Replay: Higher resolutions mean much higher storage requirements, don't they? Or do they? Phil Rhodes examines why higher resolutions can make for much more efficient compression.
In 2017, NHK published a paper called “HEVC/H.265 codec system and transmission experiments aimed at 8K broadcasting”, which talked about compression for their upcoming 8K broadcasting efforts. Their concern is clear: it's one thing to need a bit more hard disk space to hold 8K footage. It's another thing entirely when you're trying to put together a complete broadcast infrastructure, complete with point-to-point wireless microwave links which need to work, according to the paper, at a minimum of 60 frames per second. That's especially true given that almost all modern distribution codecs are, at least in their long-GOP forms, very asymmetric – that is, they take a lot more work to encode than to decode.
Regardless of what’s happened to HEVC since its inception, it doesn't really matter whether the extra data we’re demanding is in pursuit of HDR (admired,) 8K (accepted) or high frame rate (disliked outside sports.) The same pixels in two adjacent frames are related in much the same way as two pixels which are physically right next to one another, and regardless of bit depth. It’s just data.
But there's often been a tendency to apply heavier compression to larger frames. It's easy to leap to the conclusion that this is being done purely for convenience and with a hang-the-consequences sort of attitude. Sometimes that's probably true, but subjectively, it can sometimes work out OK. For some reason, it seems to be true that higher resolution images will stand more compression per pixel than lower-resolution ones. Yes, that implies that an 8K image needs less than four times the data of a 4K one. A higher resolution image needs more data - just not, perhaps, as much more as simple multiplication would imply.

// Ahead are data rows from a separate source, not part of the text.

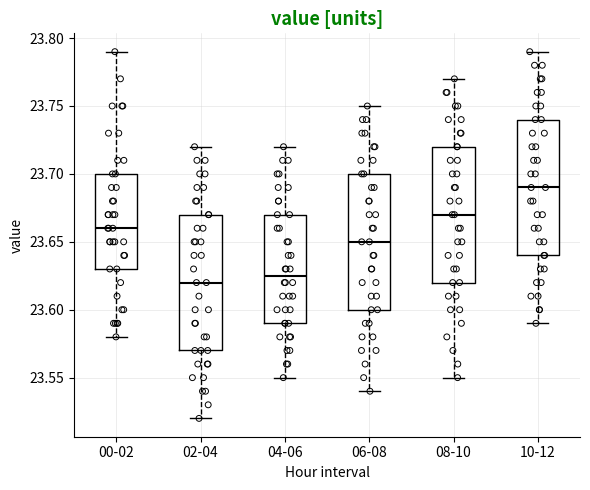

Reading left to right, transcribe this box plot: for each box, give where its median line is, the range the box spans, and where its two whiskers end, as read against the y-axis. The values are not printed on the chart, so give them approximately, as read against the axis.

00-02: median 23.660, box 23.630 to 23.700, whiskers 23.580 to 23.790
02-04: median 23.620, box 23.570 to 23.670, whiskers 23.520 to 23.720
04-06: median 23.625, box 23.590 to 23.670, whiskers 23.550 to 23.720
06-08: median 23.650, box 23.600 to 23.700, whiskers 23.540 to 23.750
08-10: median 23.670, box 23.620 to 23.720, whiskers 23.550 to 23.770
10-12: median 23.690, box 23.640 to 23.740, whiskers 23.590 to 23.790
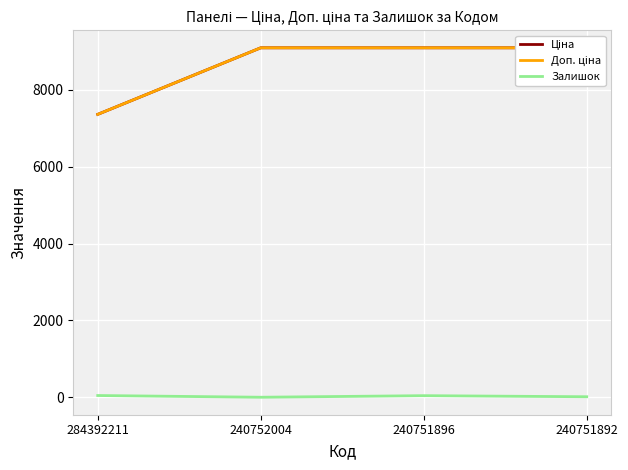

What are all the series names shown in the legend?

Ціна, Доп. ціна, Залишок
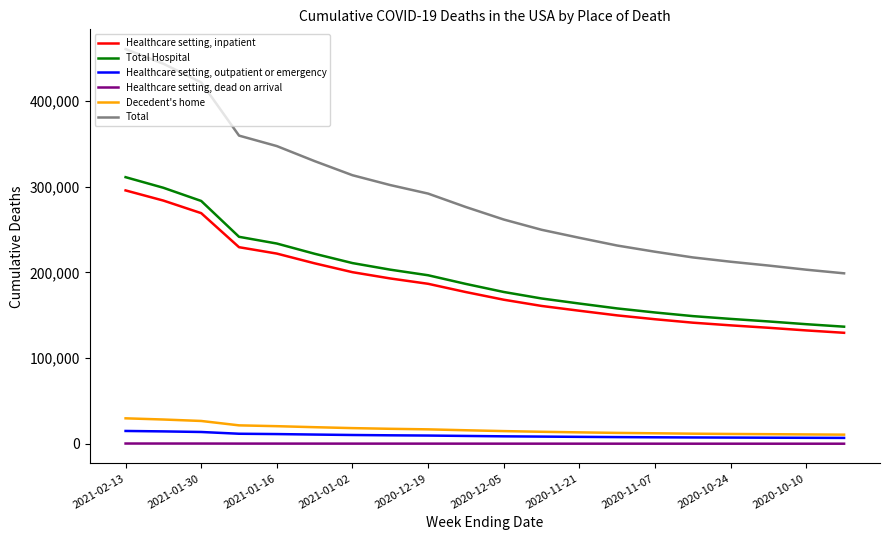

Which series has the largest total across all categories?

Total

Mathematically, that sounds ridiculous, but let’s examine why.
We could describe an image as detail edges connected by gradients. We could demand that those gradients be recorded in bit-perfect accuracy and recreated precisely as they were recorded, but that's not the sort of compression artefact people actually see. Many kinds of modern compression avoid the problem of seeing the edges of compression blocks, which are most visible in smooth gradients.
So it's really about the edges, or to be more specific, areas of high contrast. Those are rendered with more pixels in the larger image and in order to be seen in a higher resolution they'll need to be stored as more data – but they don't make up the whole image. What's more, something that looks like a really sharp edge in a lower-resolution image might be revealed as a rather less sharp edge in a higher-resolution image of the same scene, so the amount of contrast we're trying to describe, per pixel, goes down.
This is all speculation. With the best will in the world, it's easy to be duped by the fact that we often see both higher and lower-resolution images on screens of the same size, as opposed to looking at them with pixels of the same size. At some point, it becomes an issue of what we're trying to achieve by increasing resolution: a bigger screen that looks just as good, or a screen the same size that looks better?
But if anyone has any doubts about this, consider the following example. Given a 4K monitor and both HD and 4K video files compressed to the same bitrate with the same compression, which would we expect to look sharper?
Most people would instinctively assume the 4K, despite the fact that both contain objectively the same amount of information. There has to be a reason why that is.